Lucas Kauffman
Lucas Kauffman

Reputation: 6891

Passing from one socket to another

I am trying to write a program that works as an intermedium. (M)

I can only use telnet to connect :

A needs to connect to M, B connects to M.

A sends data to M on a socket, M needs to pass it to B

B sends data to M on another socket

I tried this by starting four threads with a shared list

The problem is it seems it is not writing to the other socket, or even accepting writing.

Does anyone know a better way to implement this and pass it through to another socket

My code :

import sys
import arduinoReadThread
import arduinoWriteThread
import socket
class ControllerClass(object):
    '''
    classdocs
    '''
    bolt = 0
    socketArray=list()

    def __init__(self):
        self.readAndParseArgv()
        self.createThreads()

    def readAndParseArgv(self):
        array = sys.argv
        print sys.argv
        if len(array) != 3:
            print "Too few arguments : ./script host:port host:port"
        else:
            for line in array:
                if ":" in line:
                    splitted = line.split(':')
                    HOST = splitted[0]
                    print HOST
                    PORT = int(splitted[1])
                    print PORT
                    s=socket.socket(socket.AF_INET, socket.SOCK_STREAM ) #create an INET, STREAMing socket
                    s.bind((HOST,PORT)) #bind to that port
                    print "test"
                    s.listen(1) #listen for user input and accept 1 connection at a time.
                    self.socketArray.append(s)

    def createThreads(self):
        print "Creating Threads"
        sharedArray1 = list()
        sharedArray2 = list()
        s1 = self.socketArray.pop()
        s2 = self.socketArray.pop()
        sT1 = arduinoWriteThread.writeThread().run(self.bolt,sharedArray1,s2)
        sT2 = arduinoReadThread.readThread().run(self.bolt,sharedArray1,s1)
        sT3 = arduinoReadThread.readThread().run(self.bolt,sharedArray2,s2)
        sT4 = arduinoWriteThread.writeThread().run(self.bolt,sharedArray2,s1)
        sT1.start()
        sT2.start()
        sT3.start()
        sT4.start()
x = ControllerClass()
x

Two Threads : Write Thread :

import threading class writeThread ( threading.Thread ):

    def run ( self,bolt,writeList,sockeToWriteTo ):
        s = sockeToWriteTo
        while(bolt == 0):
            conn, addr = s.accept()
            if len(writeList) > 0:

                socket.send(writeList.pop(0))

Read Thread

import threading
    class readThread ( threading.Thread ):

    def run ( self,bolt,writeList,socketToReadFrom ):
        s = socketToReadFrom
        while(bolt == 0):
            conn, addr = s.accept()

            f = conn.rcv()
            print f
            writeList.append(f)

Upvotes: 2

Views: 1033

Answers (1)

Some programmer dude
Some programmer dude

Reputation: 409432

You don't really need threads for this...

When a new connection is accepted, add it to a list.
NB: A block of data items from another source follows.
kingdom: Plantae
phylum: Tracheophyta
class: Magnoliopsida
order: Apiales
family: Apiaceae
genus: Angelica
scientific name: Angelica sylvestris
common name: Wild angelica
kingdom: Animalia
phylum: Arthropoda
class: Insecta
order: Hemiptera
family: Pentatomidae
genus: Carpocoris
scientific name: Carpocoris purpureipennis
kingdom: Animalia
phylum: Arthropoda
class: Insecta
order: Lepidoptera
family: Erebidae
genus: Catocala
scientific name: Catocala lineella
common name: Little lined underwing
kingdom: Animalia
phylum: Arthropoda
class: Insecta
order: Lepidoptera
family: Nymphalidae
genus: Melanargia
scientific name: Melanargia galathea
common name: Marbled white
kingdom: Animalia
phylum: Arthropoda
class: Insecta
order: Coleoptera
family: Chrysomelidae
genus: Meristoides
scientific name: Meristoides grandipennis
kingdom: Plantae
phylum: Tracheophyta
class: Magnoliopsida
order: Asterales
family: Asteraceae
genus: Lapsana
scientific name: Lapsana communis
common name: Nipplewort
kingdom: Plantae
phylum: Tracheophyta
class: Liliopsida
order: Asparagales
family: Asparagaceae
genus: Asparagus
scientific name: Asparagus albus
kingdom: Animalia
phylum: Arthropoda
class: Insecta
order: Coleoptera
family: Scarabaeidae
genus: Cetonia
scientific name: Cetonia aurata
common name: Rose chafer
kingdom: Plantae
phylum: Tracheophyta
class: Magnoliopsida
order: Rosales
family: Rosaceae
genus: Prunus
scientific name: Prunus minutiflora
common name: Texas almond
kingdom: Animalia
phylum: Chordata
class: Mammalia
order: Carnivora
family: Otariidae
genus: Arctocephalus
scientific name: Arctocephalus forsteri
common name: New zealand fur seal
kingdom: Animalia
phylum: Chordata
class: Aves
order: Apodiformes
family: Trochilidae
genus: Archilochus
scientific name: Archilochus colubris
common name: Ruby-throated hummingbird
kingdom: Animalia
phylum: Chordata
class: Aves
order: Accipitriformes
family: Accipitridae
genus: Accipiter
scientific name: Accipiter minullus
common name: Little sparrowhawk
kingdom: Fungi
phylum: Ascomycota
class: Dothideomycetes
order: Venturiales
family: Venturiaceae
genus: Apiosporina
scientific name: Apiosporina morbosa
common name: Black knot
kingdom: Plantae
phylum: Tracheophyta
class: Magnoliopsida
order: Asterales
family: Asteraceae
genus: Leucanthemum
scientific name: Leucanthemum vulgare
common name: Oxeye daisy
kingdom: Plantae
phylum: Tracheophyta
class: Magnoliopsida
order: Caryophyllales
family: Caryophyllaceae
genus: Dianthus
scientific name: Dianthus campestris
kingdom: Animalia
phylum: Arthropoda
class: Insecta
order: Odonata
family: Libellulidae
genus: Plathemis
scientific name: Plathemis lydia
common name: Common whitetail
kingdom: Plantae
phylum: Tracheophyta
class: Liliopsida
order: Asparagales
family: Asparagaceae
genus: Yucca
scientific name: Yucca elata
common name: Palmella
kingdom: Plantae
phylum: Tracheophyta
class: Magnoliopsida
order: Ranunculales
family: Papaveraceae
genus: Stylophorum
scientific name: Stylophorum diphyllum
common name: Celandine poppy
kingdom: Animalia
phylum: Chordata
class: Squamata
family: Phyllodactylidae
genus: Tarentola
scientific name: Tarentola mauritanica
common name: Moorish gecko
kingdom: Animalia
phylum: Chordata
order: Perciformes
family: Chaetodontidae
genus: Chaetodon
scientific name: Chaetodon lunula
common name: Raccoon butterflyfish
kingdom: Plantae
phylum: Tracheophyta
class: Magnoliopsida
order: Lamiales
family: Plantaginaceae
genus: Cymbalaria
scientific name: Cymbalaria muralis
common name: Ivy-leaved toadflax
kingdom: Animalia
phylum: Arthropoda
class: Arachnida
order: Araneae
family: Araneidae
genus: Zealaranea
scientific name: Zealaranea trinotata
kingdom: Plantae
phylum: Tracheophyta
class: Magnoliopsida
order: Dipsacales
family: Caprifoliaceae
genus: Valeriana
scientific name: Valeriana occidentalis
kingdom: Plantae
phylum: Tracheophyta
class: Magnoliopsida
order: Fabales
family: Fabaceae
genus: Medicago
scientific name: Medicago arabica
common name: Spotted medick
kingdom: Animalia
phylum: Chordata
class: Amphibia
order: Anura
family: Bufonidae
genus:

When receiving anything from one of the connection in the list, send to all connections except the one you got the message from.

Use select to see which connections have send data to you.

Edit

Example using select:

# serversocket: One server socket listening on some port, has to be non-blocking
# all_sockets : List containing all connected client sockets
while True:
    readset = [serversocket]
    readset += all_sockets

    # Wait for sockets to be ready, with a 0.1 second timeout
    read_ready = select.select(readset, None, None, 0.1)

    # If the listening socket can be read, it means it has a new connection
    if serversocket in read_ready:
        new_connection = serversocket.accept()
        new_connection.setblocking(0);  # Make socket non-blocking
        all_sockets += [new_connection]
        read_ready.remove(serversocket) # To not loop over it below

    for socket in read_ready:
        # Read data from socket
        data = socket.recv(2048)
        for s in all_sockets:
            # Do not send to self
            if s != socket:
                s.send(data)

Disclaimer I have never really used the Python socket functions, the code above was made from reading the manual pages just now. The code is probably not optimal or very Pythonic either.